If an animal killed a person, many thought it had helped evil enter the community. The public trial and execution were meant to cleanse that stain and show that the authorities were doing their duty. The fact that the animal could not understand the process was less important than the message to the watching crowd.

Animals as moral actors, at least on paper

Legal documents often described offending animals almost like people, using phrases that suggested guilt, wickedness or malice. Yet everyone knew that a pig was a pig. So why write that way? Partly, this was legal habit: scribes followed standard formulas used in human cases.

It was also a way to shift blame away from God or fate. If a child died horribly and the community did nothing but shrug, people might question whether their leaders or their God cared. If the killer pig was “guilty” and punished, the tragedy felt less random and more morally contained.

Two very different kinds of animal trials

Not all animal cases looked the same. Historians usually separate them into two broad types, which reveal different social anxieties.

  • Domestic animal trials:These involved individual animals like pigs or cows that harmed people or property. They were tried in ordinary criminal courts and judged by secular officials.
  • Insect and vermin trials:These were stranger still. Locusts, weevils, rats or caterpillars that damaged crops might be summoned before ecclesiastical courts, warned, “excommunicated” or formally cursed if they did not leave.

The second type sounds almost like a ritual rather than a serious lawsuit, but the procedures could be surprisingly elaborate, with formal announcements, prayers and written judgments.

Entertainment, fear and social control

Old european town
Old european town. Photo by Margo Evardson on Unsplash.

It would be easy to dismiss these trials as pure theater, and there was certainly a performative side. Public punishments drew crowds and reinforced the power of judges, priests and local lords. The more dramatic the case, the more people remembered who was in charge.

However, these episodes also reveal genuine fear. In rural communities, one dead child or a ruined harvest could mean disaster for a family. By staging a visible response, authorities offered a kind of psychological relief. The ritual said: the danger has been named and contained, life can continue.

What happened to the owners

Owners were often caught in a difficult middle ground. On one hand, blaming the animal helped them avoid full responsibility. On the other, courts sometimes punished owners for negligence, especially if their pigs roamed freely in streets or near homes, which was common in many towns.

Over time, as ideas about responsibility shifted, authorities increasingly focused on human behavior rather than on the animals themselves. Rules about fencing, tethering and urban cleanliness became stricter. Slowly, the figure in the dock changed from the pig to the person who failed to control it.

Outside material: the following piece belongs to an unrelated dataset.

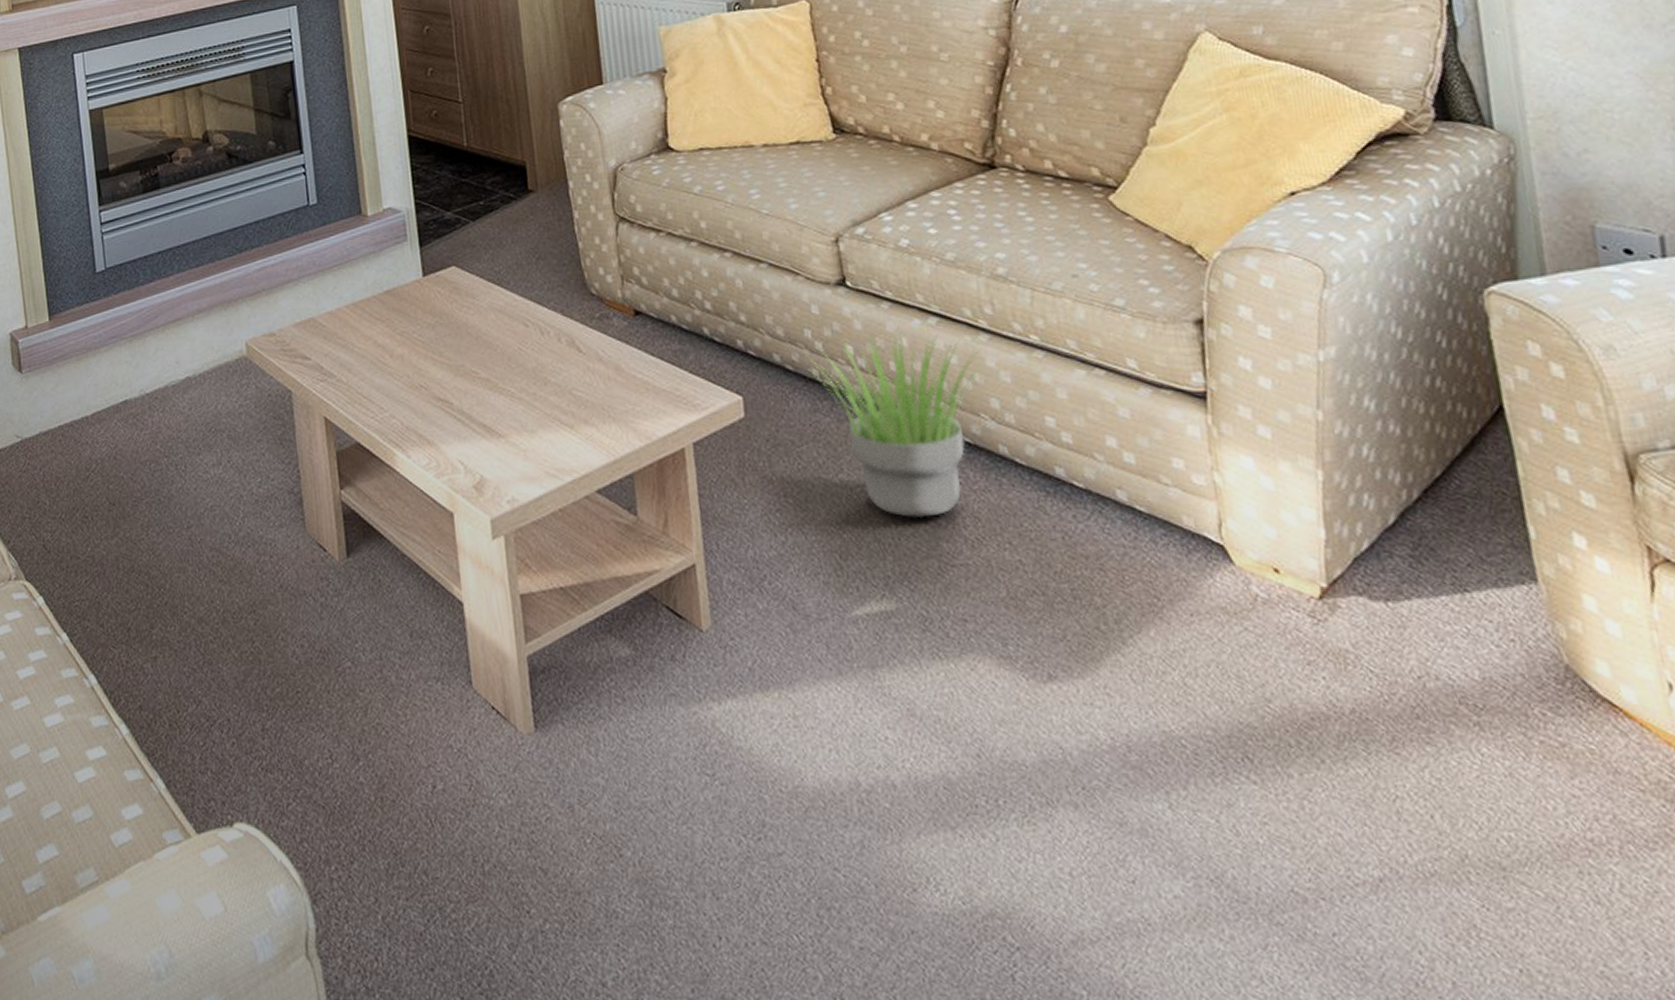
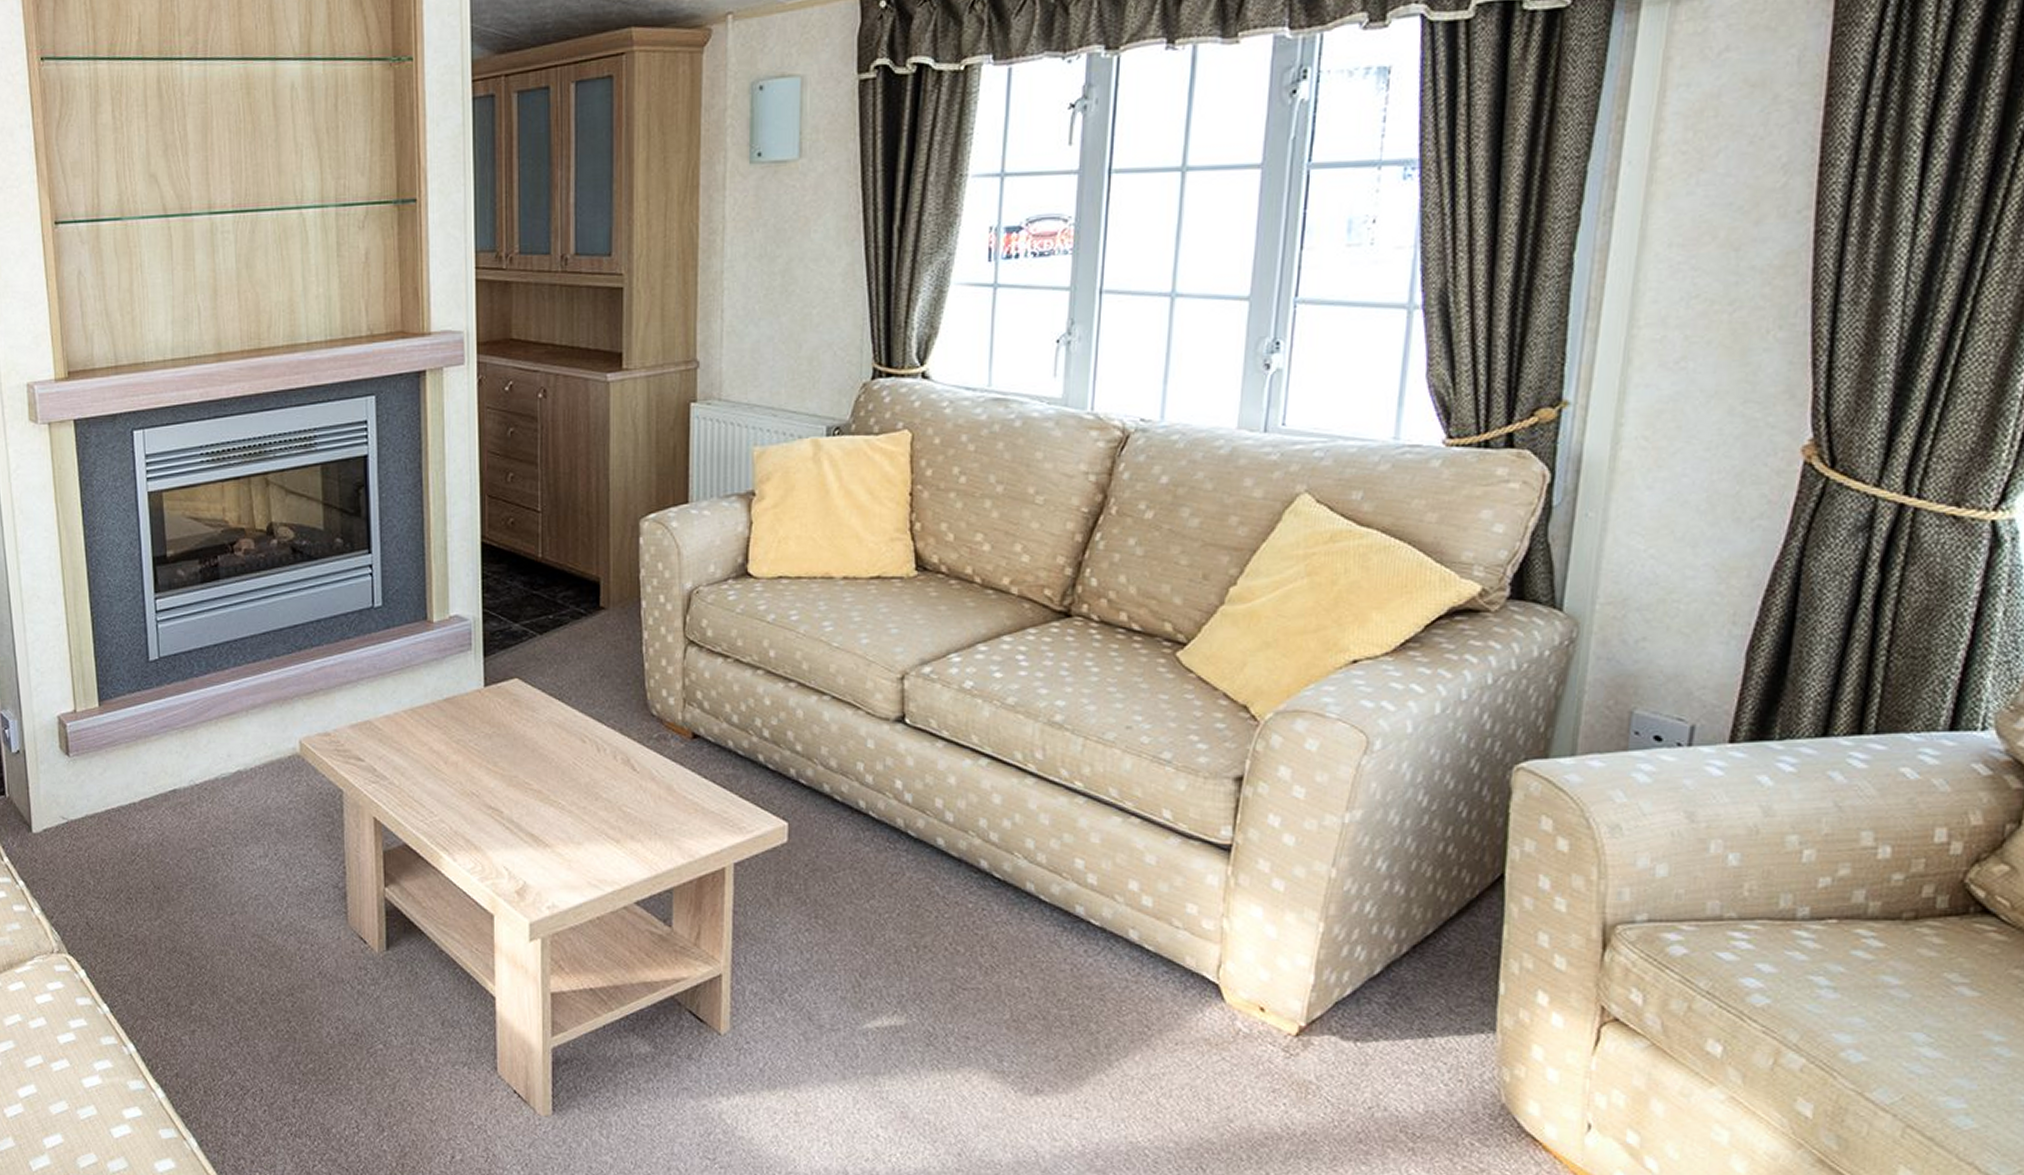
potted plant: present [805,332,980,519] -> none [855,770,1024,945]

The slow fading of animal trials

By the 17th and 18th centuries, as legal thinking and theology changed, formal animal trials became rarer. Some were mocked by later writers as examples of the past’s supposed backwardness, which encouraged courts to quietly drop the practice.

At the same time, new scientific ideas about animal behavior and human responsibility took root. Rather than accusing a sow of “murder,” officials began to see attacks as predictable risks that could be reduced by better enclosures, different breeding or urban planning.

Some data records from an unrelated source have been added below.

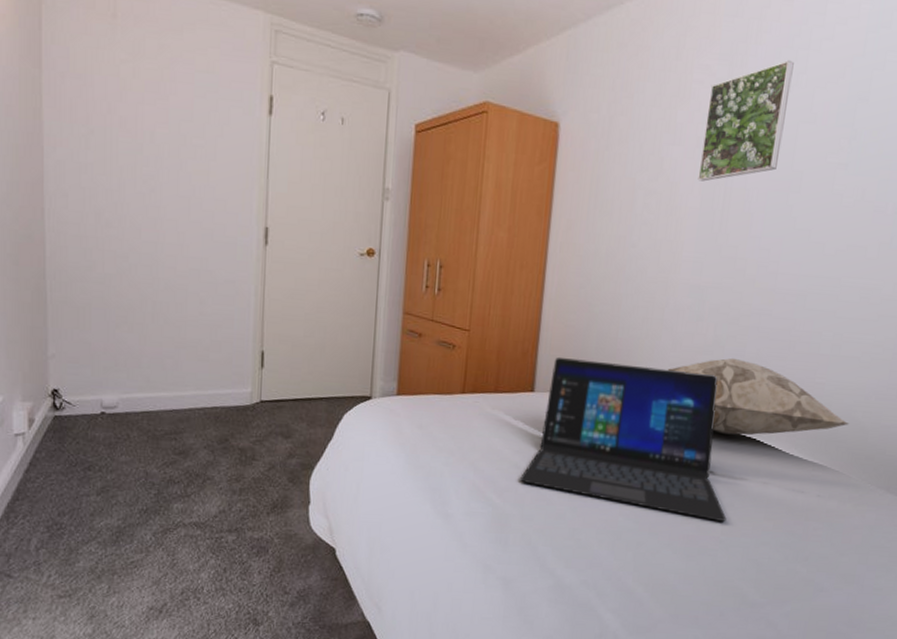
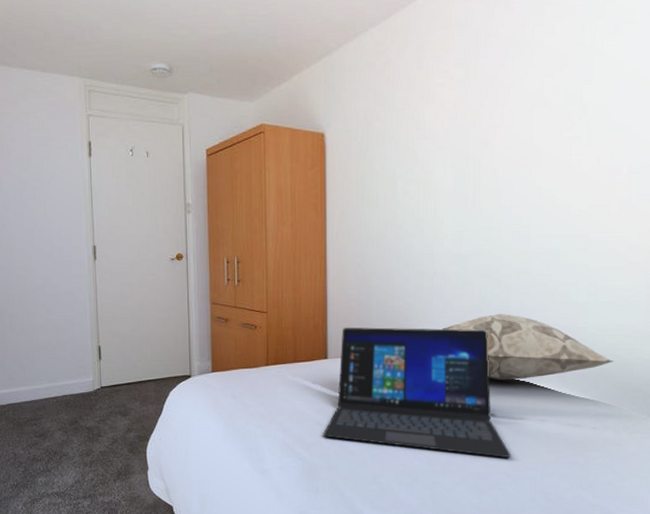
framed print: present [698,59,794,182] -> none [449,56,521,166]

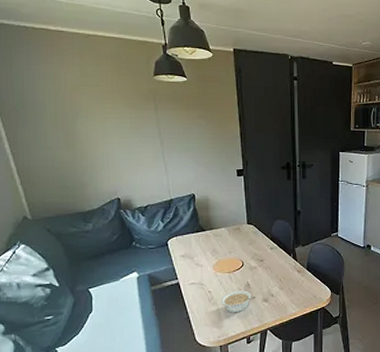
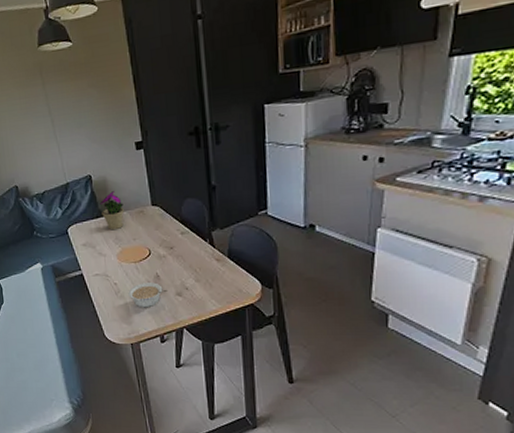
flower pot: none [200,209,222,244] -> present [99,191,124,230]

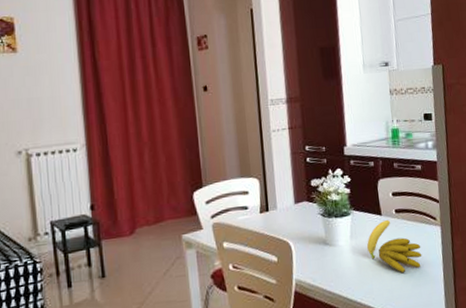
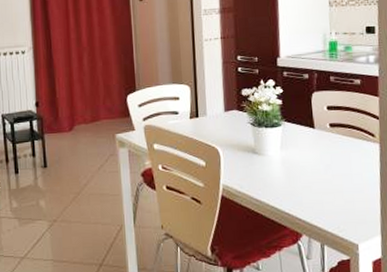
banana: present [367,220,422,273] -> none [298,134,358,188]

Why this strange history still matters

Animal trials may look like a bizarre historical footnote, but they raise questions that remain familiar. When something terrible happens, people still search for clear villains, simple stories and visible acts of justice, even when the real causes are complex.

These stories also remind us that law is never only about written rules. It is about belief, fear, symbolism and the need to make sense of a dangerous world. Once, that meant prosecuting pigs and locusts. Today, it might mean viral blame campaigns or calls for quick policy fixes after a tragedy.

Looking back at the “pig trials” of Europe, we do not just see how strange the past was. We also get a chance to notice our own habits of turning fear into ritual, and to ask whether we have become more rational or simply invented new kinds of symbolic justice.